I appreciate your first help 
The sample I used to test the simulator:
{
"timestamp": 1698624183281,
"formatVersion": 1,
"webaclId": "arn:aws:xxxxxxxxxx77a",
"terminatingRuleId": "Default_Action",
"terminatingRuleType": "REGULAR",
"action": "ALLOW",
"terminatingRuleMatchDetails": [],
"httpSourceName": "ALB",
"httpSourceId": "xxxxxxxxxx",
"ruleGroupList": [
{
"ruleGroupId": "xxxxxxx",
"terminatingRule": null,
"nonTerminatingMatchingRules": [],
"excludedRules": null,
"customerConfig": null
},
{
"ruleGroupId": "xxxxxxxx",
"terminatingRule": null,
"nonTerminatingMatchingRules": [],
"excludedRules": null,
"customerConfig": null
}
],
"rateBasedRuleList": [
{
"rateBasedRuleId": "xxxxxx",
"rateBasedRuleName": "xxxxxx",
"limitKey": "IP",
"maxRateAllowed": 998,
"limitValue": "xxxxxx"
}
],
"nonTerminatingMatchingRules": [],
"requestHeadersInserted": null,
"responseCodeSent": null,
"httpRequest": {
"clientIp": "xxxxx",
"country": "US",
"headers": [
{
"name": "content-length",
"value": "1503"
},
{
"name": "sec-ch-ua",
"value": "\"Chromium\";v=\"118\", \"Google Chrome\";v=\"118\", \"Not=A?Brand\";v=\"99\""
},
{
"name": "sec-ch-ua-platform",
"value": "\"Windows\""
},
{
"name": "sec-ch-ua-mobile",
"value": "?0"
},
{
"name": "user-agent",
"value": "Mozilla/5.0 (Windows NT 10.0; Win64; x64) AppleWebKit/537.36 (KHTML, like Gecko) Chrome/118.0.0.0 Safari/537.36"
},
{
"name": "content-type",
"value": "application/x-www-form-urlencoded"
},
{
"name": "accept",
"value": "*/*"
},
{
"name": "sec-fetch-site",
"value": "cross-site"
},
{
"name": "sec-fetch-mode",
"value": "cors"
},
{
"name": "sec-fetch-dest",
"value": "empty"
},
{
"name": "accept-encoding",
"value": "gzip, deflate, br"
},
{
"name": "accept-language",
"value": "en-US,en;q=0.9"
}
],
"uri": "/track",
"args": "",
"httpVersion": "HTTP/2.0",
"httpMethod": "POST",
"requestId": "1-653ef2b7-xxxxx"
},
"requestBodySize": 1503,
"requestBodySizeInspectedByWAF": 1503,
"ja3Fingerprint": "xxxxxx"
}
Hello,
It has been some months since I posted the first message.

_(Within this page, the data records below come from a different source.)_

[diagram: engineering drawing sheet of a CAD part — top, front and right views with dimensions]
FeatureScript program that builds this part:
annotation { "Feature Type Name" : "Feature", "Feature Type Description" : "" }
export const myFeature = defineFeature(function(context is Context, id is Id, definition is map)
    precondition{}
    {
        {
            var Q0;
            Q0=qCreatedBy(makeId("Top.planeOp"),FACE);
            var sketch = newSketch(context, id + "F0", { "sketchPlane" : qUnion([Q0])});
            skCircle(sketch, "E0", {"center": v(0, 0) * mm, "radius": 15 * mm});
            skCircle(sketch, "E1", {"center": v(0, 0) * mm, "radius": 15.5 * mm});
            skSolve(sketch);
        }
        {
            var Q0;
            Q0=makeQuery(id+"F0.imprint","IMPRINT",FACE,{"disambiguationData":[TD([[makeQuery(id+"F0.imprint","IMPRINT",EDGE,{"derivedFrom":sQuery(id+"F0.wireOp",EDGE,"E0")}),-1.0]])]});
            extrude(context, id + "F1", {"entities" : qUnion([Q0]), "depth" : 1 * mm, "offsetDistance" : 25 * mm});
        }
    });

But I’m still facing an issue.
I observed that when the to_string(json) is applied it breaks the json.
This post explain exactly what I what to do: JsonList parser - #10 by gianluca-valentini
Unfortunately I don’t have the knowledge to reproduce it.
In addition
rule "Parse Nested Fields"
when
has_field("rateBasedRuleList")
then
let sJson = to_string($message.httpRequest);
let sJson = regex_replace(
pattern: "^\\[|\\]$",
value: sJson,
replacement: ""
);
let rsJson = flatten_json(to_string(sJson), "flatten");
set_fields(to_map(rsJson));
remove_field("httpRequest");
set_field("message", "parsed user data");
end
// return nothing
let rsJson = flatten_json(to_string(sJson), "flatten");
Try using select_jsonpath(). Seems easier than regex.
E.g. the JSONpath to access ruleGroupId in your example is $.ruleGroupList[1].ruleGroupId.
Here’s a good online checker for JSONPath: https://jsonpath.com/
Does it implies that I need to define all fields ? and select then one by one ?
I’m using a json extractor also, should I disable it and process the json by myself ?
This is what I’m trying to parse
In general, we recommend using pipeline over extractors - it is more versatile.
If you only care about a small subset of data, it would be more efficient to just target those than to extract all of the fields.
Thank you for the advise.
I solved my issue using logstash and preprocessing the nested keys before with a ruby filter.